___ Brano estratto ___

Fisicamente, come siamo presenti, al villaggio? La nostra sede, ovvero l’hotel, é sempre quell’edificio strano e funzionale degli inizi. Dagli inizi, alcune cose sono cambiate, in positivo. Oggi esistono delle regole, elaborate autonomamente dai membri della comunità, che tutti sono chiamati a rispettare. Non c’è più, com’era all’inizio, il bianco che impone, i neri che alzano le spalle, no: al punto che il bianco ha le stesse probabilità degli altri di essere ripreso, se non fa come si è deciso. Le responsabilità e funzioni sono tutte in mani haitiane: la direzione generale (Madame Evena), la gestione tecnica (Herby e Johnny), i veicoli (Johnny e Bebi), la cucina (maman Watson), la clinica (Dr. Jimmy), il dispensario (mme Evena), i cantieri (Keystone e Dariville), la gestione tecnica dell’acquedotto (Johnny e Herby), eccetera. Oggi a volontari e visitatori siamo in grado di offrire un letto, energia, acqua corrente, servizio mensa, sicurezza: il che alla GONAVE è davvero molto! Fuori, davanti all’edificio, stazionano i nostri veicoli: la moto cinese, il pick-up, utili per spostarci, trasportare cose.

Dei progetti passati non serve ripetere. Non serve nemmeno ripetere la storia dei molti attriti e scontri, ad esempio con il prete cattolico (che ultimamente è tornato a essere nostro interessato amico). Noto soltanto questo: che per qualità e quantità i primi progetti sono serviti ad accreditarci, in un paese dove le ong vanno e vengono, ma nulla accade. Qui invece la gente ha toccato con mano che non ci spaventiamo, nessun potente è riuscito a sottometterci, ci siamo, ogni tot iniziamo un nuovo progetto, sempre per il miglior interesse comune. La gente è quasi tutta dalla nostra parte. I potenti, come il prete, e Paulner (P, nei diari di aprile), si sono dovuti calmare. La gente ci fa richieste e ci incoraggia ad attuarle.

Parliamo dunque del futuro.

A luglio inizieremo la costruzione del nuovo acquedotto dalle colline, che porterà acqua dolce da un vecchio pozzo alle campagne, e al villaggio. L’acqua servirà due villaggi: il nostro, e Source-a-Filip, di mille e cento abitanti, che è totalmente a secco. Compatibilmente con la falda, irrigheremo una prima parte di terre fertili, diciamo cinque ettari, che recinteremo per la coltivazione intensiva di Moringa

(https://en.m.wikipedia.org/wiki/Moringa_oleifera  pianta c.d. miracolosa, merita un’occhiata). Questa coltivazione godrà del supporto dei prof. Alberto Schiraldi e Alberto Spada dell’Università di Milano. Con la Moringa alimenteremo un primo pack comunitario di due o trecento capre. Se tutto funziona come deve, con l’inizio del 2019 l’allevamento inizierà a produrre un importante cash flow.

___ Dati estratti ___

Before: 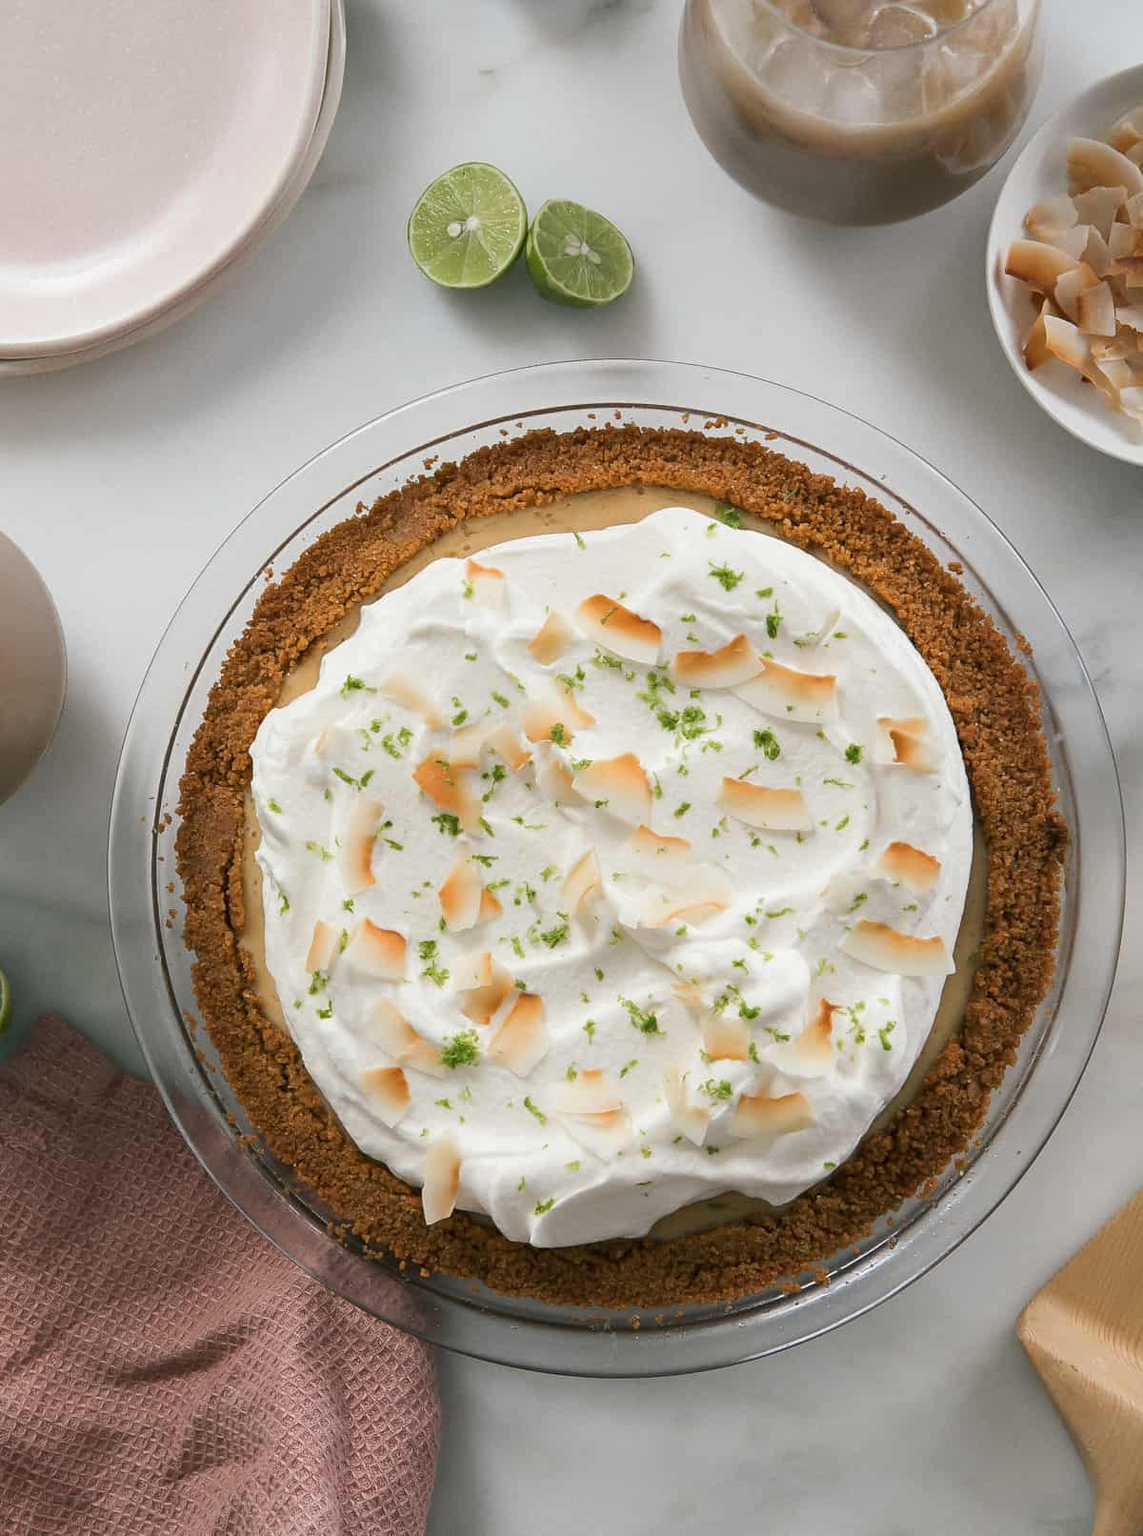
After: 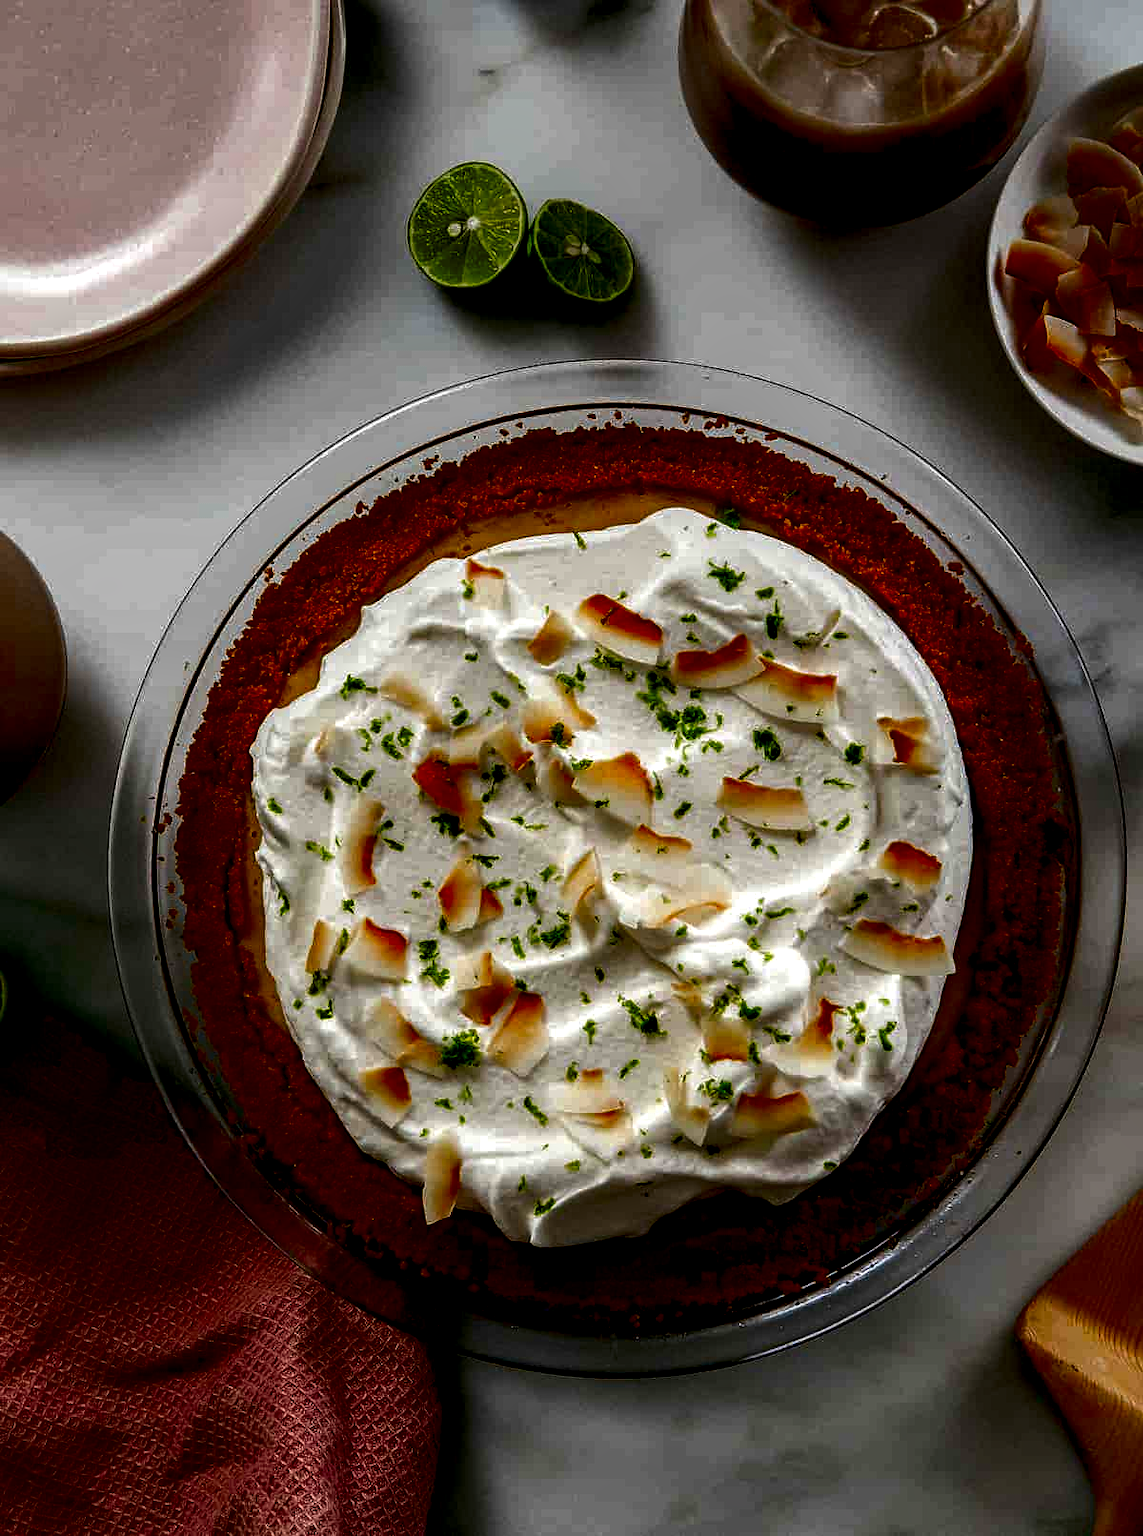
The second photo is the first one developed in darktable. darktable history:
local contrast: highlights 18%, detail 186%
contrast brightness saturation: brightness -0.998, saturation 0.986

___

Consegna 1 ▸ Riproduci dal brano il passo che comincia con "Parliamo dunque del" e prosegue fino a "importante cash flow.".
Consegna 2 ▸ Secondo il brano, quanti abitanti ha il villaggio di Source-a-Filip?
Consegna 3 ▸ Continua il brano sul villaggio della Gonave partendo dopo la sua ultima frase.
Le righe costituiscono materiale separato dal brano.

Risposta 1 ▸
Parliamo dunque del futuro.

A luglio inizieremo la costruzione del nuovo acquedotto dalle colline, che porterà acqua dolce da un vecchio pozzo alle campagne, e al villaggio. L’acqua servirà due villaggi: il nostro, e Source-a-Filip, di mille e cento abitanti, che è totalmente a secco. Compatibilmente con la falda, irrigheremo una prima parte di terre fertili, diciamo cinque ettari, che recinteremo per la coltivazione intensiva di Moringa

(https://en.m.wikipedia.org/wiki/Moringa_oleifera  pianta c.d. miracolosa, merita un’occhiata). Questa coltivazione godrà del supporto dei prof. Alberto Schiraldi e Alberto Spada dell’Università di Milano. Con la Moringa alimenteremo un primo pack comunitario di due o trecento capre. Se tutto funziona come deve, con l’inizio del 2019 l’allevamento inizierà a produrre un importante cash flow.

Risposta 2 ▸ Mille e cento.

Risposta 3 ▸
In attesa di nuovi finanziamenti, ci giochiamo tutto su questo progetto, che utilizzerà quasi tutte le risorse oggi esistenti, al netto dei fondi per pagare il medico, le medicine, gli stipendi, gli imprevisti.

Alziamo lo sguardo oltre questo progetto. Sul tema acqua i progetti già studiati e approvati sono quasi dieci. Acqua dolce che scende, acqua salmastra che risale, cisterne, abbeveratoi, reti di distribuzione. C’è bisogno. C’è urgenza. Se Dio vuole, presto faremo tutto.

La Pedrollo Spa ha donato altre quattro pompe, che saranno consegnate fra circa un mese. I progetti inizieranno man mano che avremo la copertura economica. Le popolazioni interessate ci pressano, noi promettiamo di arrivare, chiediamo ancora pazienza.

Questa estate sono iniziate le prime visite di amici. È con noi una brava volontaria UK, neolaureata in medicina, di nome Freyia Miller. Entro qualche mese credo che verranno qui, se Dio vuole: Roberto Alessandrini, Maurizio Pino, Marco Martegiani, spero Alessandra Gabrielli, forse altri.

Passate le recenti turbolenze, la mia presenza a Haiti spero torni ad essere più programmabile e regolare. Dovrò sempre assicurare momenti di presenza a Roma. Comunque sarò di nuovo più regolarmente presente alla Gonave. Per i prossimi mesi, sarò a Haiti: luglio, poi dal 15.9 a fine ottobre, poi da Natale a fine gennaio.